### [What needs to be done]
With all pictures omitted, return verbatim the lines from the beginning of the records below through the line containing "middle pip: (108, 82)".
Recorded information: Begin
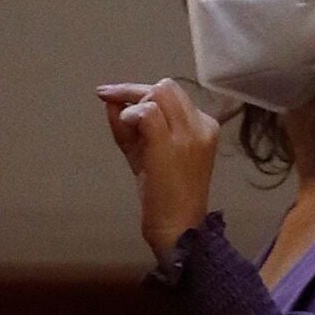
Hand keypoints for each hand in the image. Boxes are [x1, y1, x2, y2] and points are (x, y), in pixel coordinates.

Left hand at [97, 79, 220, 262]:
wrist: (178, 227)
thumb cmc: (163, 194)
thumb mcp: (148, 153)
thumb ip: (131, 126)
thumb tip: (110, 101)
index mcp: (204, 126)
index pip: (173, 94)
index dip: (141, 92)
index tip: (114, 95)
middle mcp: (201, 125)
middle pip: (166, 87)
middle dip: (135, 91)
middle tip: (111, 102)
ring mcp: (188, 134)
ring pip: (159, 93)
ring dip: (133, 104)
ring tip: (126, 129)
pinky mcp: (171, 145)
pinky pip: (147, 112)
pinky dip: (130, 116)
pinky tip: (126, 131)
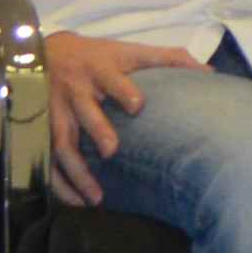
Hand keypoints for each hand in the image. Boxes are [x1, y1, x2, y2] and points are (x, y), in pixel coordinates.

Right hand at [37, 29, 165, 202]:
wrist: (41, 54)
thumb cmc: (97, 56)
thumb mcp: (129, 50)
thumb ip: (168, 58)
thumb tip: (209, 72)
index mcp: (100, 70)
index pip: (112, 79)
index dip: (123, 90)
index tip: (138, 105)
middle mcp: (76, 92)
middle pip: (83, 112)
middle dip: (97, 129)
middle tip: (111, 151)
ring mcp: (56, 113)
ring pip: (62, 143)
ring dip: (77, 171)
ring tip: (96, 197)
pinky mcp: (43, 131)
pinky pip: (48, 160)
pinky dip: (60, 183)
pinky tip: (76, 202)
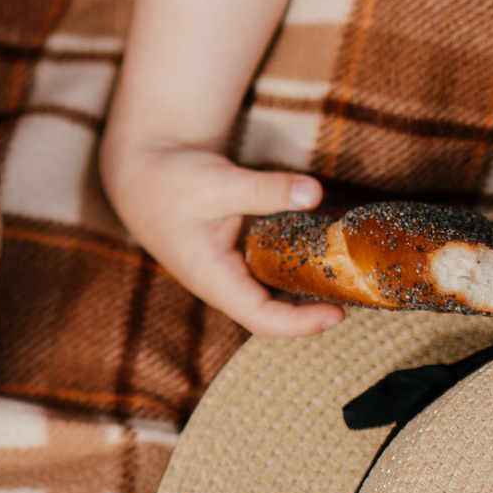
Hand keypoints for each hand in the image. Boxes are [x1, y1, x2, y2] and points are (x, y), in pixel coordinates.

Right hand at [103, 142, 343, 337]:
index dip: (303, 324)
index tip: (339, 313)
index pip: (262, 319)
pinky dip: (292, 270)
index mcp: (211, 276)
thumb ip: (265, 189)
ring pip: (270, 295)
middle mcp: (219, 281)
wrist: (138, 168)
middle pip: (272, 314)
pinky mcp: (230, 256)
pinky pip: (266, 275)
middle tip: (355, 295)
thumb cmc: (168, 179)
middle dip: (312, 311)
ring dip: (304, 293)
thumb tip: (313, 191)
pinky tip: (317, 255)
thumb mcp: (218, 182)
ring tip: (344, 279)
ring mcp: (224, 271)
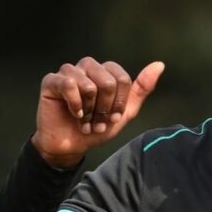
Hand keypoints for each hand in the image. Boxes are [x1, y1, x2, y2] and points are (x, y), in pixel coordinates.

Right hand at [31, 57, 164, 167]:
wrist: (71, 146)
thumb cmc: (97, 128)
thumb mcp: (124, 112)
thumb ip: (141, 90)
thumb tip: (159, 64)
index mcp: (106, 71)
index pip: (122, 79)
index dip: (119, 103)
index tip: (113, 117)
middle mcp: (87, 67)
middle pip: (108, 82)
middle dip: (105, 109)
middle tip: (97, 121)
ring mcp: (68, 72)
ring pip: (89, 84)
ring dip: (90, 110)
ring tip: (85, 120)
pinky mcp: (51, 81)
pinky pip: (69, 84)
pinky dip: (75, 104)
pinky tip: (74, 113)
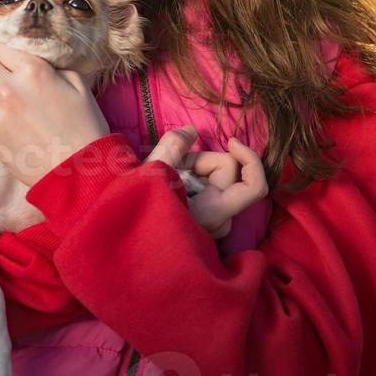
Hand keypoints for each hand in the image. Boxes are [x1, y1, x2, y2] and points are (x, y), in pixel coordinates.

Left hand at [0, 35, 109, 187]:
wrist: (79, 174)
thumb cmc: (85, 126)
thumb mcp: (77, 82)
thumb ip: (49, 64)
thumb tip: (31, 57)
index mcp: (30, 71)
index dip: (2, 44)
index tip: (10, 51)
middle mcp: (6, 90)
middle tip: (1, 66)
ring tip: (22, 105)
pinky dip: (2, 118)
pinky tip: (24, 128)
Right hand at [145, 129, 268, 238]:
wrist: (121, 245)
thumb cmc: (136, 209)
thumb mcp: (150, 171)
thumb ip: (173, 145)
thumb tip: (192, 130)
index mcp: (213, 212)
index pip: (254, 187)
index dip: (249, 158)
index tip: (230, 141)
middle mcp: (219, 224)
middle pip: (227, 175)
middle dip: (202, 162)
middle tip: (171, 167)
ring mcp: (213, 228)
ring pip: (217, 184)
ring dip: (196, 174)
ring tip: (166, 181)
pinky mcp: (205, 227)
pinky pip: (210, 195)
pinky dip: (195, 185)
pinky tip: (172, 191)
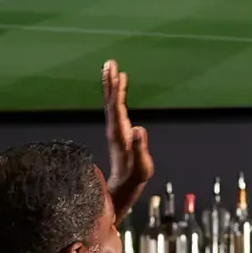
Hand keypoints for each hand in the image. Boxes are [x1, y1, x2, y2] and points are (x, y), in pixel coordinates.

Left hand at [102, 59, 152, 221]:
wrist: (123, 189)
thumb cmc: (134, 179)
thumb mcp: (141, 166)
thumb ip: (140, 148)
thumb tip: (139, 129)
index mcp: (119, 134)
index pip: (116, 108)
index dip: (117, 91)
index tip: (118, 74)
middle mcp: (114, 130)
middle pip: (110, 101)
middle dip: (110, 82)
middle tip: (109, 63)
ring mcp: (115, 131)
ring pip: (111, 104)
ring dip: (111, 86)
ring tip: (112, 69)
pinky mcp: (118, 134)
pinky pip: (115, 110)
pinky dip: (116, 97)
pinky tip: (119, 92)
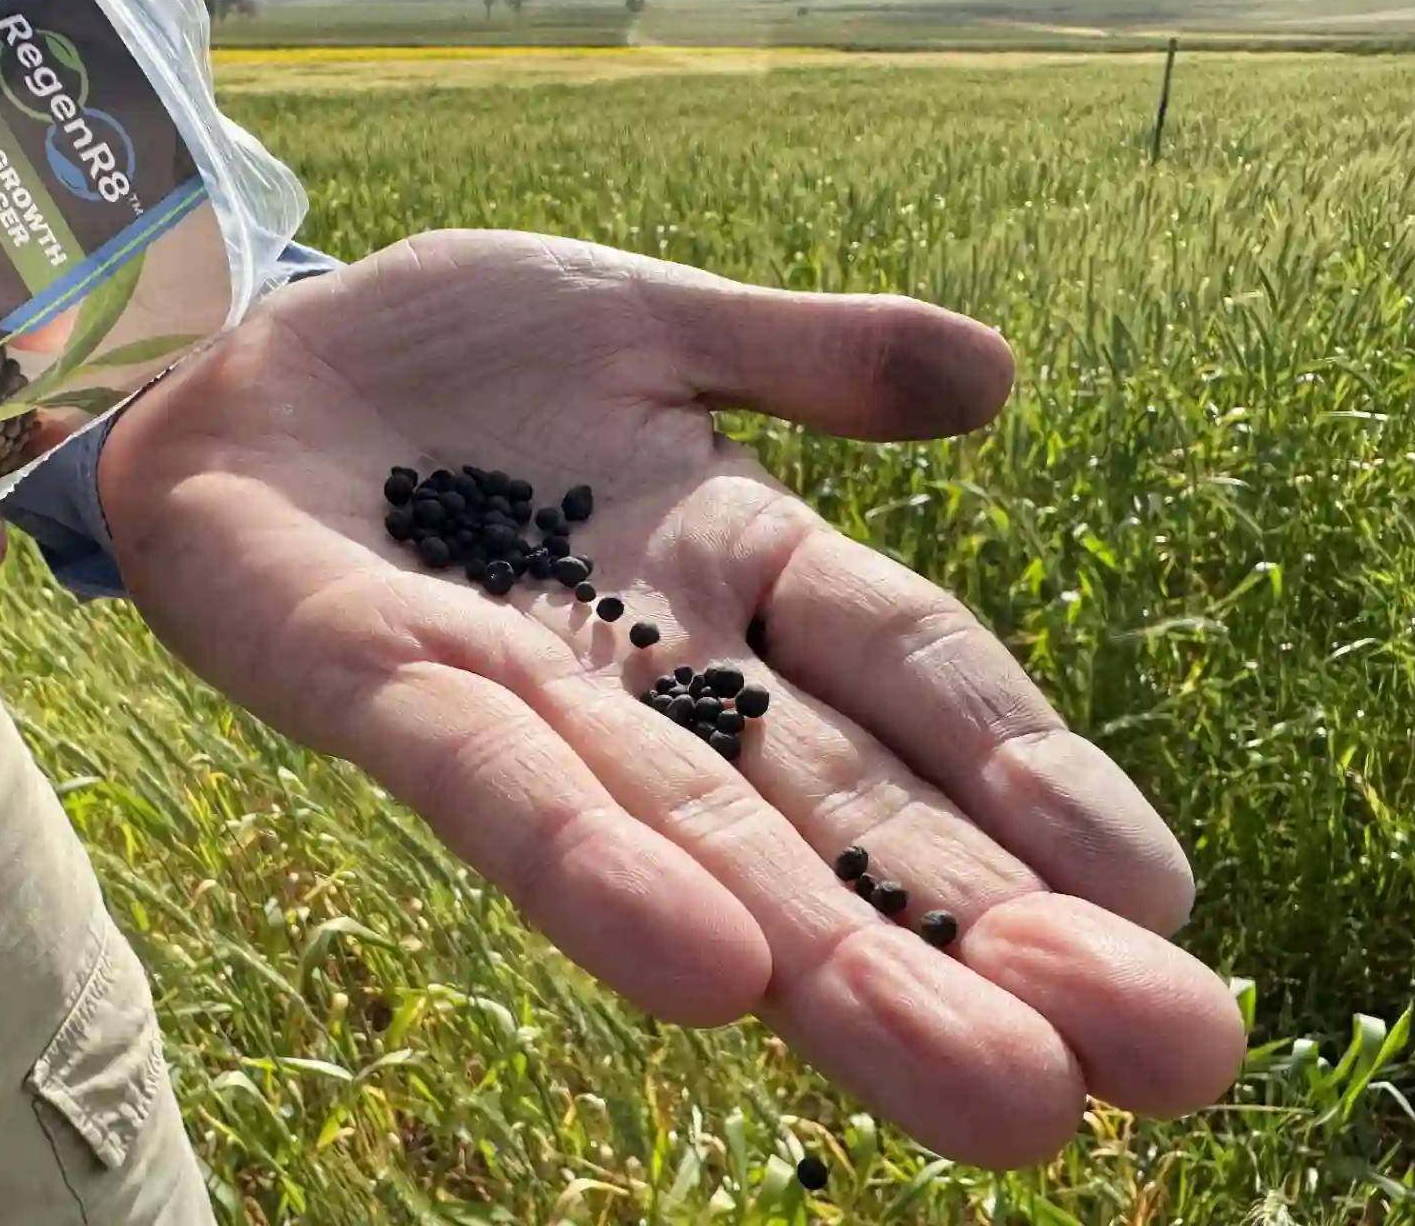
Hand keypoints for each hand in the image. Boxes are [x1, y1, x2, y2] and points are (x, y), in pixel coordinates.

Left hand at [98, 231, 1246, 1167]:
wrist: (241, 355)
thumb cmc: (458, 357)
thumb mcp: (657, 321)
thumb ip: (815, 355)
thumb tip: (999, 380)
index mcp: (740, 564)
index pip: (917, 678)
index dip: (1035, 778)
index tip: (1170, 903)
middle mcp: (654, 664)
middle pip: (841, 807)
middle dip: (995, 937)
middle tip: (1173, 1067)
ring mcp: (521, 687)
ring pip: (702, 840)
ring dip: (844, 965)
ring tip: (996, 1093)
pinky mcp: (372, 682)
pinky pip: (494, 788)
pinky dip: (596, 874)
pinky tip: (710, 973)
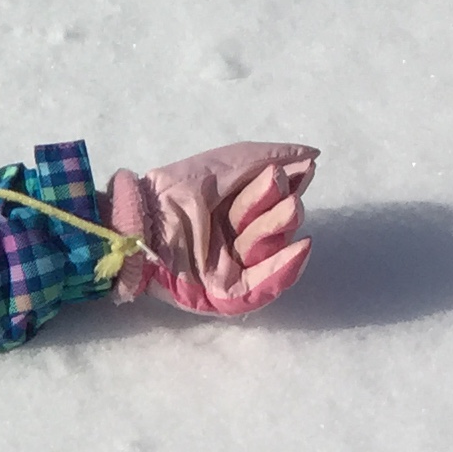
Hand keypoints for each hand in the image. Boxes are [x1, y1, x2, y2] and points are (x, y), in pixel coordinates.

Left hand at [107, 143, 315, 317]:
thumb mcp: (225, 164)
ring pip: (274, 251)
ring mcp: (235, 267)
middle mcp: (241, 239)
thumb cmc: (177, 189)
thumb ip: (269, 158)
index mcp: (241, 210)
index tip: (295, 172)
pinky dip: (286, 269)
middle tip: (271, 186)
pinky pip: (265, 289)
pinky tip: (301, 248)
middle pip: (280, 226)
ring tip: (285, 208)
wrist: (140, 220)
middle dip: (278, 206)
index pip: (281, 201)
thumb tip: (312, 157)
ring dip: (280, 226)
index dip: (289, 187)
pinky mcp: (227, 294)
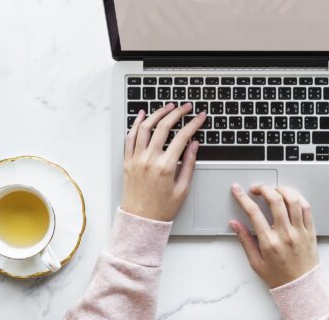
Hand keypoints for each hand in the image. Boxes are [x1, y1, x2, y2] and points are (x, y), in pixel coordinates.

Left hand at [122, 103, 205, 220]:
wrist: (140, 221)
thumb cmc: (162, 208)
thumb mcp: (183, 188)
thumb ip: (189, 163)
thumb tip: (194, 144)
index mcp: (166, 167)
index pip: (182, 137)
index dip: (194, 123)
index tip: (200, 116)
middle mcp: (149, 160)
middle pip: (164, 126)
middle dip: (177, 112)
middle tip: (186, 107)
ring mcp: (136, 159)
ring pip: (145, 127)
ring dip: (157, 113)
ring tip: (168, 107)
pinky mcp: (127, 161)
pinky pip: (130, 137)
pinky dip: (136, 124)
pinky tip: (142, 115)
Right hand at [229, 184, 318, 287]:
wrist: (302, 287)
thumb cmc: (279, 277)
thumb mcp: (256, 262)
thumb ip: (245, 240)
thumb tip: (235, 224)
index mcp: (269, 243)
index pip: (254, 213)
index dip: (243, 198)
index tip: (237, 190)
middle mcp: (285, 234)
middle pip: (275, 201)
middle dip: (263, 188)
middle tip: (257, 188)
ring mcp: (300, 231)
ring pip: (293, 200)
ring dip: (282, 189)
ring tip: (274, 190)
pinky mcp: (310, 230)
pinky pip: (306, 207)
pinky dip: (297, 197)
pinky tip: (290, 196)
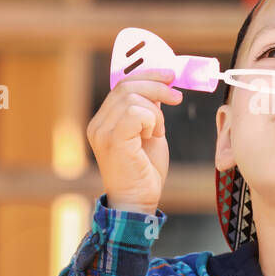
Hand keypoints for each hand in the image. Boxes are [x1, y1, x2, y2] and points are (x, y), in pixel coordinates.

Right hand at [86, 68, 182, 215]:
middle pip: (126, 86)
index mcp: (104, 120)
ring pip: (133, 98)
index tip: (170, 75)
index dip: (147, 75)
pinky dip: (151, 120)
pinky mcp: (112, 140)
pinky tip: (152, 135)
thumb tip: (160, 86)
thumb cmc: (145, 171)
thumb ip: (149, 110)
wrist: (139, 201)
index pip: (121, 84)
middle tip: (177, 96)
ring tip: (156, 132)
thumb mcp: (149, 132)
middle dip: (157, 87)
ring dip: (155, 112)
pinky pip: (135, 112)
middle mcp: (98, 124)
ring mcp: (102, 131)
Recorded information: End
### [Response]
Hand keypoints for each hand in the image. Boxes are [x1, y1, x2, y2] and points are (x, y), in pixel coordinates.

Left hand at [97, 79, 220, 262]:
wrist: (178, 227)
thumb cmc: (163, 194)
thumb mcp: (148, 153)
thumb ip: (131, 126)
thumb tip: (110, 101)
index mcp: (204, 126)
index pip: (173, 94)
index dip: (141, 92)
index tip: (114, 95)
middle mcp: (201, 125)
middle pip: (166, 87)
middle dip: (135, 91)
middle tip: (111, 102)
ring mcp: (188, 134)
ring pip: (159, 93)
ring dip: (133, 104)
ring tip: (126, 129)
pinky mcp: (171, 145)
pinky pip: (147, 112)
pinky dip: (130, 116)
pinky tip: (126, 131)
Hand keypoints for each hand in the image. Boxes are [x1, y1, x2, y2] and points are (x, y), in pixel coordinates.

Right hand at [37, 29, 165, 202]:
wrist: (41, 54)
thumb cmc: (97, 56)
thumb mcp: (129, 50)
thumb ip: (168, 58)
thumb tip: (209, 72)
index mcp: (100, 70)
index pip: (112, 79)
index dip: (123, 90)
index tip: (138, 105)
middle mcp: (76, 92)
middle pip: (83, 112)
middle dip: (97, 129)
middle tip: (111, 151)
ring mcp: (56, 113)
ring pip: (62, 143)
ring dip: (77, 171)
ring tip: (96, 197)
pinky mcp: (43, 131)
pinky pip: (48, 160)
pinky dip: (60, 183)
pinky tip: (76, 202)
Hand keypoints for each hand in the image. Boxes are [x1, y1, x2, y2] and points are (x, y), in pixel coordinates.

Right hand at [103, 142, 343, 337]:
index dip: (303, 324)
index tip: (339, 313)
index pip: (262, 319)
pinky dip: (292, 270)
index mcp: (211, 276)
thumb ip: (265, 189)
ring pip: (270, 295)
middle mcp: (219, 281)
wrist: (138, 168)
middle pip: (272, 314)
pinky mcp: (230, 256)
pinky pip: (266, 275)
middle tip: (355, 295)
thumb cmc: (168, 179)
middle dip: (312, 311)
ring dip: (304, 293)
thumb tip: (313, 191)
pinky tip: (317, 255)
thumb mcp: (218, 182)
ring tip: (344, 279)
ring mcp: (224, 271)
Hand keypoints for each hand in the image. Boxes are [x1, y1, x2, y2] and points are (x, y), in pixel coordinates.

Right hand at [31, 57, 164, 167]:
wrist: (71, 146)
thumb cmc: (97, 128)
thumb mcp: (124, 112)
thumb ip: (141, 90)
thumb tip: (159, 64)
index mcp: (106, 71)
index pip: (122, 79)
index dip: (119, 103)
index tip: (113, 117)
middle mcp: (87, 67)
middle pip: (108, 82)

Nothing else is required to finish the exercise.